Collect every line in the entries below that contains the word "размер", treating uppercase and lowercase letters as different.

_ _ _ _ _

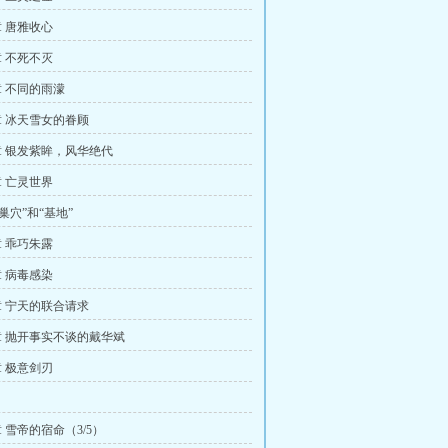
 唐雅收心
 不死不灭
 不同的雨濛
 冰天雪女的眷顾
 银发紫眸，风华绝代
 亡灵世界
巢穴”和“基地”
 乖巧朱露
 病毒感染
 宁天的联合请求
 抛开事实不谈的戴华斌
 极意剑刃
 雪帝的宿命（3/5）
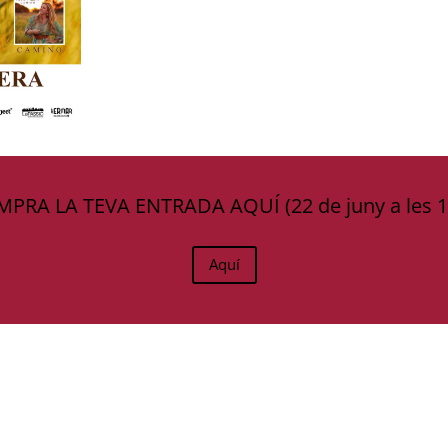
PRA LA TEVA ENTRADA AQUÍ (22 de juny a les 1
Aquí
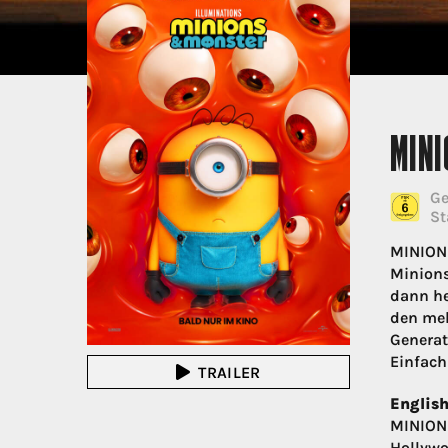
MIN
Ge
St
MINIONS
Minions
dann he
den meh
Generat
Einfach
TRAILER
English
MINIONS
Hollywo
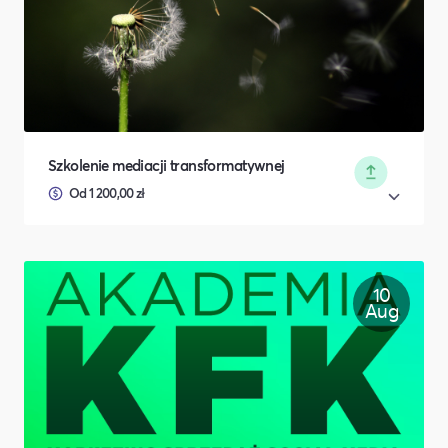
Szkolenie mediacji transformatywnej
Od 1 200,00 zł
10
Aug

_ _ _ _ _

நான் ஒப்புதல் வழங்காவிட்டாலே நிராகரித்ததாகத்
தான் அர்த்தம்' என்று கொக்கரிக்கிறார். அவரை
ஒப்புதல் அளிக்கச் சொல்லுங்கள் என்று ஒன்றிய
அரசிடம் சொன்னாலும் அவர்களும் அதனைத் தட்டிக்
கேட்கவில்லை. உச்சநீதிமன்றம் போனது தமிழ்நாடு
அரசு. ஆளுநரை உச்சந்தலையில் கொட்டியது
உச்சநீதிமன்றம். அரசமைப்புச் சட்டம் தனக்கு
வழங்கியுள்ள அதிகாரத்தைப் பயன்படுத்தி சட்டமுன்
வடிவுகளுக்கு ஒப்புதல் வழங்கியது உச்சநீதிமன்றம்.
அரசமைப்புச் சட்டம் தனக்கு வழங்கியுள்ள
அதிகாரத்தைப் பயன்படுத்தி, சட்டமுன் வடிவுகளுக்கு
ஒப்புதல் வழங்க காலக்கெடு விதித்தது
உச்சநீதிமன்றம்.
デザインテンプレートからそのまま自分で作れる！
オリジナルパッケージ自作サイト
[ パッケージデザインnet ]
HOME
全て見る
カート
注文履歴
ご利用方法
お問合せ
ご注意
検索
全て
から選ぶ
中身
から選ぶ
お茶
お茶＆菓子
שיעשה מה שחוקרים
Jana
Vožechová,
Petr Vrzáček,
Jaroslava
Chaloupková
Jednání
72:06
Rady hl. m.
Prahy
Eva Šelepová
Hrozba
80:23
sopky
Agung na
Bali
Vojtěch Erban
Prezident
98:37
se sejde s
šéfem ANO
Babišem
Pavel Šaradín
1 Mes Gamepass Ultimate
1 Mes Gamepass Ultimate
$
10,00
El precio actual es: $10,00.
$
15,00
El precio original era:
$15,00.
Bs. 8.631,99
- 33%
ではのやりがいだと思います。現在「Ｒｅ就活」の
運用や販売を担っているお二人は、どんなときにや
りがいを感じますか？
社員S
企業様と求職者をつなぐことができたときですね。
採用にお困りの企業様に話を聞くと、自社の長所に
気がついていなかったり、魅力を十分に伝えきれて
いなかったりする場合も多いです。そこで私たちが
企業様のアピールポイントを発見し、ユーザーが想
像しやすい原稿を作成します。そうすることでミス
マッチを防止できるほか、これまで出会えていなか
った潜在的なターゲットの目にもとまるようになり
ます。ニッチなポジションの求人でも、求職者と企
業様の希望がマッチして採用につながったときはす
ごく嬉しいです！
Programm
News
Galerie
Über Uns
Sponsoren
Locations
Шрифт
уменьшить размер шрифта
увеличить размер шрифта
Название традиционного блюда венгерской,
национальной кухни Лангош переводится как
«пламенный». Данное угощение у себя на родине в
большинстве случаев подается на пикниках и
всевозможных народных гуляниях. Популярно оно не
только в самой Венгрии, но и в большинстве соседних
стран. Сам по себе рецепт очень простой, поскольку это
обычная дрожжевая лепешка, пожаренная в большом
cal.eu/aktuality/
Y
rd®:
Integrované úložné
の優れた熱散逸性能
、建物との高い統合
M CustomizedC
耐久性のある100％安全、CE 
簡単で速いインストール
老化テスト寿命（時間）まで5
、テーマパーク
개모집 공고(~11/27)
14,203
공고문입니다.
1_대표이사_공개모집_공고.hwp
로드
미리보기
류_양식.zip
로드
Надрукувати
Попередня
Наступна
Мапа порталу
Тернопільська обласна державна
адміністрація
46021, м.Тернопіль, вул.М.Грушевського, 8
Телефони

_ _ _ _ _

Written response:
уменьшить размер шрифта
увеличить размер шрифта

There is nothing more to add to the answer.